Der Recycling-Cornputer - ein Wunschtraum?

Professor Arno Rolf Universität Hamburg, Fachbereich Informatik

Wenn es um die Beziehung von Computer und Umwelt geht, scheint die Welt noch in Ordnung zu sein, und nicht nur für DV-Experten. Wir und die DV-Nutzer werden durch eine ganze Reihe von Metaphern und Leitbildern in dieser Auffassung bestärkt. Da ist von "weißer Industrie" die Rede und von der "Informationsgesellschaft", in der die Abfälle und Schadstoffemissionen, die durch die Produktion entstehen, sich nach und nach durch immer mehr "saubere" Dienstleistungen auflösen. Und es hat sich in unserer Wahrnehmung festgesetzt, daß die Mikroelektronik keine wertvollen Ressourcen verbraucht. Ihr Rohstoff ist Quarzsand, der reichhaltig vorhanden ist. Die Mikroelektronik steht gerade für stetig steigende Leistungen, die mit immer weniger Energie- und Platzbedarf erbracht werden können. Und auch die Produktion von Programmen ist eine Form der Wertschöpfung, die keine erkennbaren umweltrelevanten Effekte hat. Auf einen Nenner gebracht: Wir brauchen sauberes, umweltverträgliches Wachstum, und wir haben Gott sei Dank saubere, umweltverträgliche sowie intelligente Technologien.
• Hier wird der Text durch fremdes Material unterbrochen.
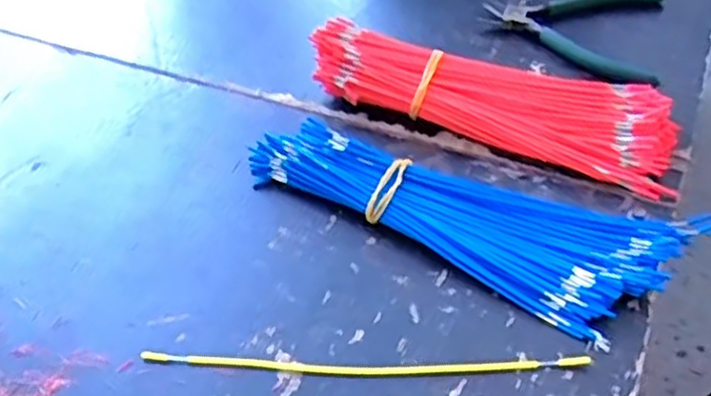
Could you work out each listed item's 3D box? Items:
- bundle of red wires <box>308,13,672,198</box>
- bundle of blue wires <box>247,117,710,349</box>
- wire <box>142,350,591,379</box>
[{"bbox_3d":[0.091,-0.071,0.507,0.252,0.041,0.076,18,48,21],"label":"bundle of red wires"},{"bbox_3d":[0.059,0.006,0.447,0.262,0.021,0.098,19,49,22],"label":"bundle of blue wires"},{"bbox_3d":[0.003,0.086,0.382,0.227,0.004,0.013,0,50,5],"label":"wire"}]

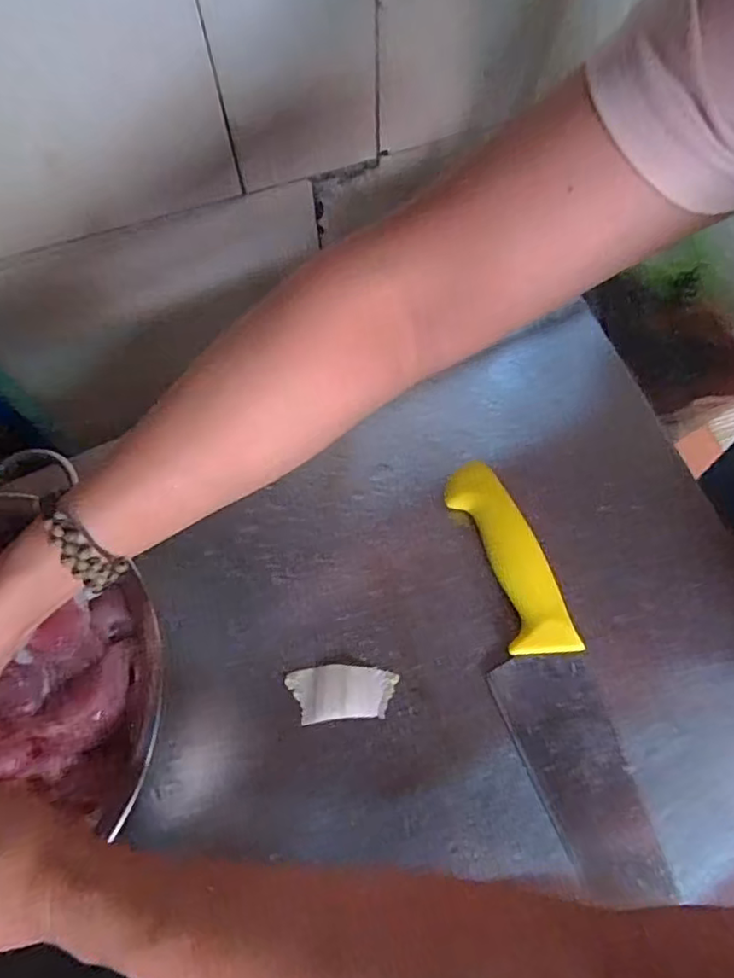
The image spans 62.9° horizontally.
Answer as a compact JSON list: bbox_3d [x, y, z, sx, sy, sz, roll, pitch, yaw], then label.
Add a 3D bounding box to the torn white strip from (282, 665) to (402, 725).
[{"bbox_3d":[-0.016,0.125,0.371,0.067,0.004,0.032,-5,69,-1],"label":"torn white strip"}]

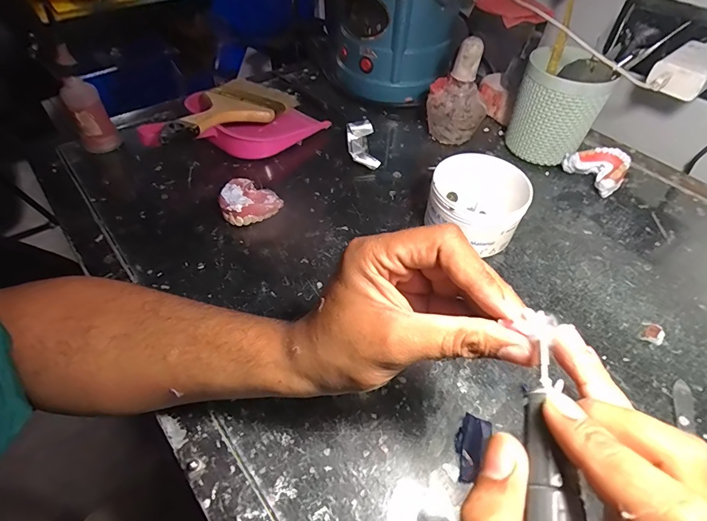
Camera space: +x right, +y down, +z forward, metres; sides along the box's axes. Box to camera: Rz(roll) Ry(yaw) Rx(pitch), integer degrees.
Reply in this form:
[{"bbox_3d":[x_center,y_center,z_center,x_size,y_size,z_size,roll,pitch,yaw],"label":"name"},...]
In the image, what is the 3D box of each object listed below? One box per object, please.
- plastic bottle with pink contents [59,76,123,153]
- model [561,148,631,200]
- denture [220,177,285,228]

Hier kommt zunächst ein auffälliges Phänomen der Computerbranche zum Vorschein. Sie hat eine enorme Fähigkeit, griffige Metaphern für allerlei Sachverhalte zu entwickeln. Durch diese Metaphern wird oft eine bestimmte, zuweilen etwas zu enge Sichtweise festgeschrieben. Sie lenken die Wahrnehmung in häufig äußerst schmale Orientierungsschneisen. Sie lullen ein und lassen kaum noch Gelegenheit, andere Wege zu beschreiten. Anhand der Metaphern und Leitbilder ließe sich eine spannende Geschichte der Computerbranche schreiben - sowohl ihrer Erfolge als auch ihrer Irrtümer.

Das ökologische Netzwerk der Umweltzerstörung ist erheblich komplexer, und die IuK-Techniken haben daran mehr Anteil als ihre Leitbilder und Metaphern glauben machen wollen.
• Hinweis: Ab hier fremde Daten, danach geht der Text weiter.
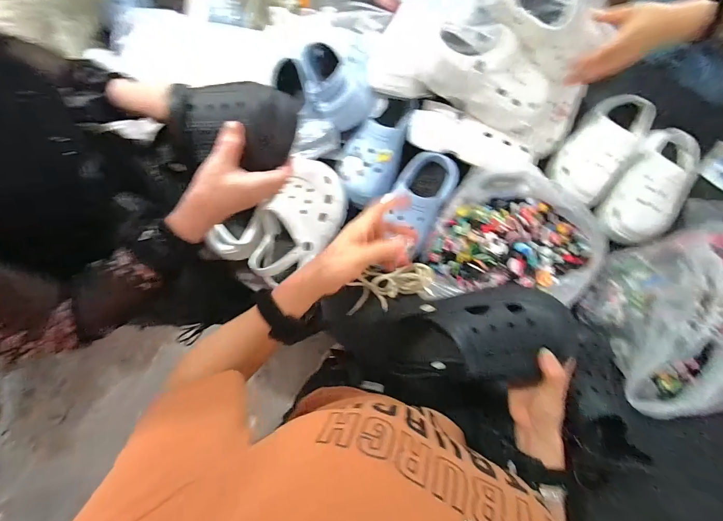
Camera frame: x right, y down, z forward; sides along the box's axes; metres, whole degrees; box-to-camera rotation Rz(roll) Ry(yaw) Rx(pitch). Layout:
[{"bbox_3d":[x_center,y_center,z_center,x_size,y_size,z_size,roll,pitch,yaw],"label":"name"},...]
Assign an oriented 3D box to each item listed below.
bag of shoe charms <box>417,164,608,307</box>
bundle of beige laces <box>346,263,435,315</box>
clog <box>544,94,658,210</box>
[{"bbox_3d":[0.286,-0.044,0.569,0.319,0.104,0.261,4,77,-1],"label":"bag of shoe charms"},{"bbox_3d":[0.054,0.053,0.598,0.171,0.044,0.070,-16,78,9],"label":"bundle of beige laces"},{"bbox_3d":[0.490,-0.230,0.643,0.117,0.079,0.237,35,79,6],"label":"clog"}]

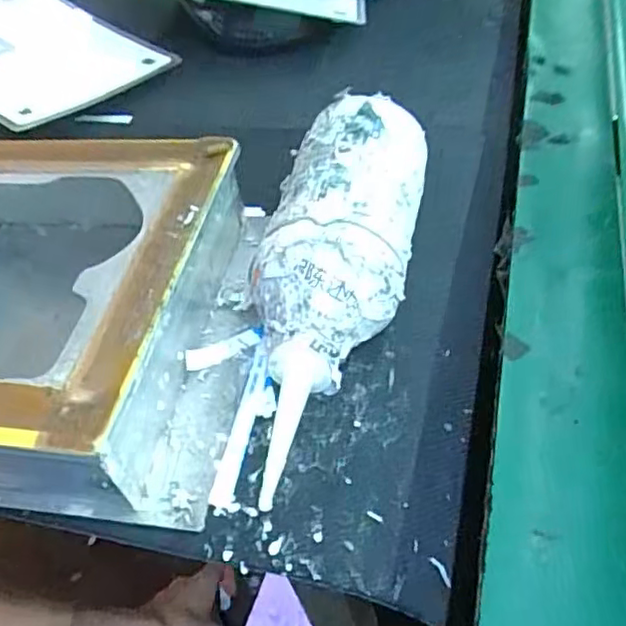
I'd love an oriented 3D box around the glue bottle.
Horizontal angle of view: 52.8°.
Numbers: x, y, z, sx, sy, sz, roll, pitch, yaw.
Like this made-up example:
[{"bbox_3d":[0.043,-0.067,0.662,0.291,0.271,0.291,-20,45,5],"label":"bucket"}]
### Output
[{"bbox_3d":[0.010,-0.017,0.305,0.070,0.067,0.220,6,52,14],"label":"glue bottle"}]

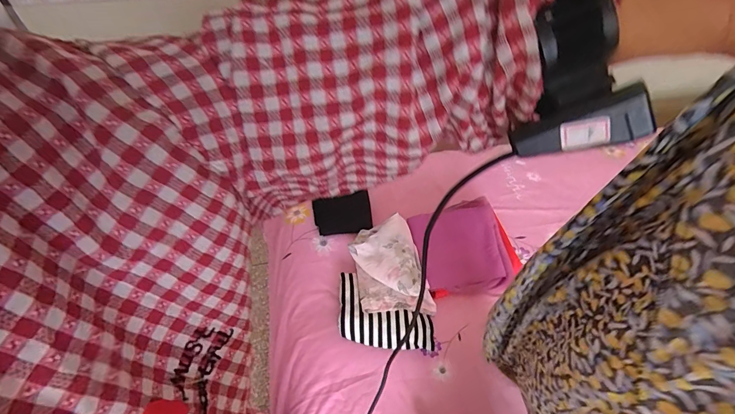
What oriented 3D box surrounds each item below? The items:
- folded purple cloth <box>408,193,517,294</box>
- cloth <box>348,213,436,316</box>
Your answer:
[{"bbox_3d":[0.227,0.105,0.929,0.200,0.050,0.223,-16,75,2],"label":"folded purple cloth"},{"bbox_3d":[0.052,0.140,0.897,0.161,0.095,0.228,-8,59,-9],"label":"cloth"}]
Im folgenden möchte ich zur Diskussion stellen, ob sich der bislang einzige von uns wahrgenommene Konflikt im Verhältnis von Computer und Ökologie - die Belastung der Umwelt durch Computerschrott - durch die Umsetzung der anstehenden Elektrik- und Elektronikschrott-Verordnung des Bundesumweltminister auflöst. Können wir die Umweltprobleme, die wir als Berufstätige in dieser Branche mitzuverantworten haben, durch den Aufbau einer Recyclingwirtschaft für Computer und Elektronik in den Griff bekommen und uns insoweit entlasten? Unabhängig davon, ob es ausreicht, wäre es ein großartiger Erfolg und in jedem Fall ein Schritt in die richtige Richtung.

Die geplante Elektronikschrott-Verordnung beschränkt sich nicht auf Büro-, Informations- und Kommunikationstechniken, sondern bezieht unter anderem auch Unterhaltungselektronik, Haushaltsgeräte und Elektrowerkzeuge mit ein. Immerhin schätzt das Umweltbundesamt die jährliche Schrottmenge auf zirka 150 000 Tonnen, davon sind 70 000 Tonnen Fernseher, Videogeräte sowie Radios und 8500 Tonnen Computer.
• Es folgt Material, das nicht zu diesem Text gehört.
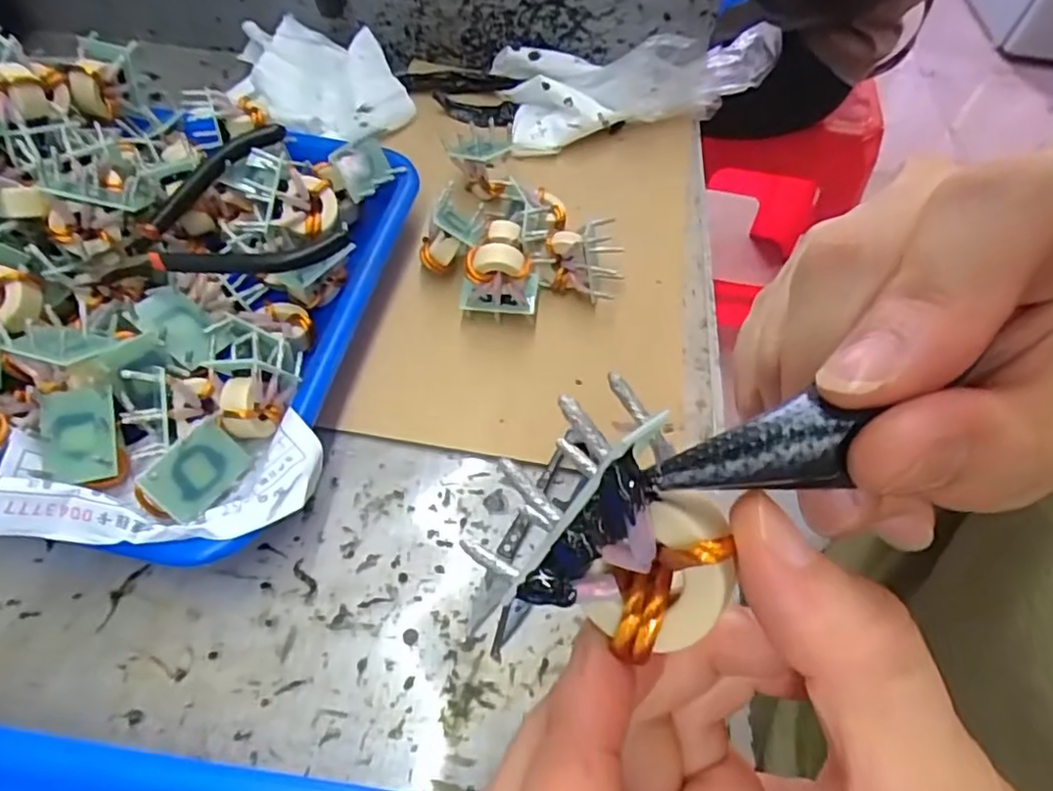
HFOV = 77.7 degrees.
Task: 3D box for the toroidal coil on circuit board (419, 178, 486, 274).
[{"bbox_3d":[-0.041,-0.089,0.352,0.029,0.036,0.037,31,35,-16],"label":"toroidal coil on circuit board"}]

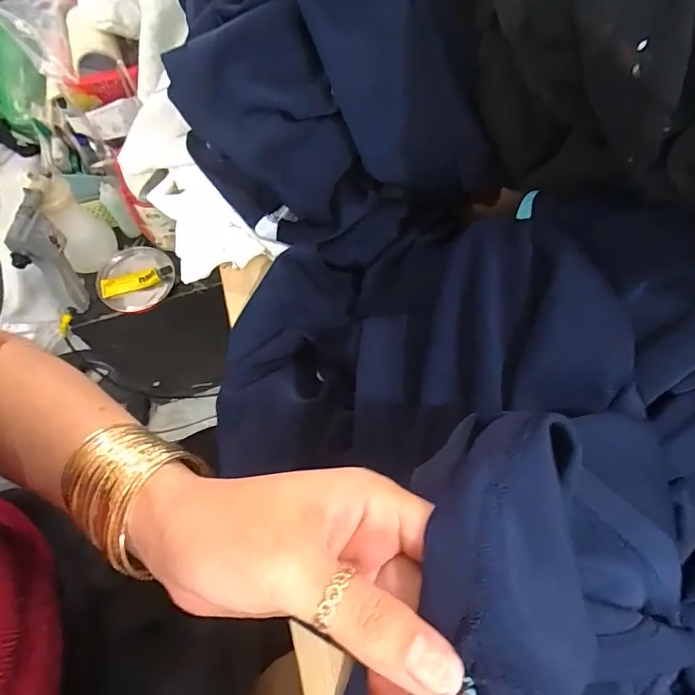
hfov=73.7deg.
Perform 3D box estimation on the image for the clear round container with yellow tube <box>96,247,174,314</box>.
[{"bbox_3d":[-0.421,-0.134,0.908,0.148,0.033,0.139,-1,65,2],"label":"clear round container with yellow tube"}]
Die abfallwirtschaftlichen Ziele der Verordnung werden in ° 1 genannt: Abfälle aus gebrauchten elektrischen und elektronischen Geräten sollen gesammelt, verwertet und entsorgt werden. Es ist der Wille des Gesetzgebers, daß zurückgenommene Geräte einer erneuten Verwendung oder einer vorrangig stofflichen Verwertung zugeführt werden; sofern sie nicht verwertbar sind, sollen Sie zur Abfallentsorgung kommen. Es wird auch der Wunsch geäußert, bereits bei der Entwicklung neuer Geräte Gesichtspunkte der Abfallvermeidung und umweltverträglichen Verwertung gebrauchter Geräte zu berücksichtigen, etwa durch den Ersatz umweltgefährdender Stoffe, durch größere Reparaturfreundlichkeit, leichtere Demontage und Wiederverwendung verwertbarer Produktteile.

Die Schwäche der Verordnung ist, daß sie verbindlich ist, solange es um nachgeschaltete Maßnahmen geht; so vermittelt sie den Eindruck, daß das Umweltproblem Computerschrott im wesentlichen durch Recycling zu lösen sei. Sie steht in der Tradition der klassischen, aber heute nicht mehr ausreichenden Umweltpolitik, die in nachgeschalteten Auffang- und Reinigungsprozessen denkt und handelt. Das ist zwar notwendig, allein schon deshalb, weil es eine große Menge an Altlastengibt; sich allein darauf zu verlassen, ist aber auch der betriebs- und volkswirtschaftlich schlechtere weil teurere Weg. Auf Dauer billiger wäre es, Konstruktionsprinzipien und Produktionsprozesse so zu gestalten, daß Schadstoffe sowie Abfälle vermieden und der Anteil der wiederverwertbaren Stoffe erhöht wird. Die vorliegende Verordnung läßt dies nur im Rahmen einer Absichtserklärung erkennen.

Das sympathische aber verengte Leitbild der Elektronikschrott-Verordnung läßt sich etwa wie folgt interpretieren: Die Elektronikgeräte verwenden zukünftig zum überwiegenden Teil Werkstoffe, deren Zusammenhang gekennzeichnet ist. Daher können die Geräte wiederverwertet werden. Die neu konstruierten Geräte sind durch intelligente Steuerung der Betriebsabläufe ganz auf Energieeinsparung eingestellt; sie sind weitgehend aus wiederaufbereiteten Materialien gefertigt. Auf diese Weise kann "sauberes" Wachstum mit Umweltschutz verbunden werden. Die Logik ist faszinierend, sie hat dennoch einige Schwachpunkte.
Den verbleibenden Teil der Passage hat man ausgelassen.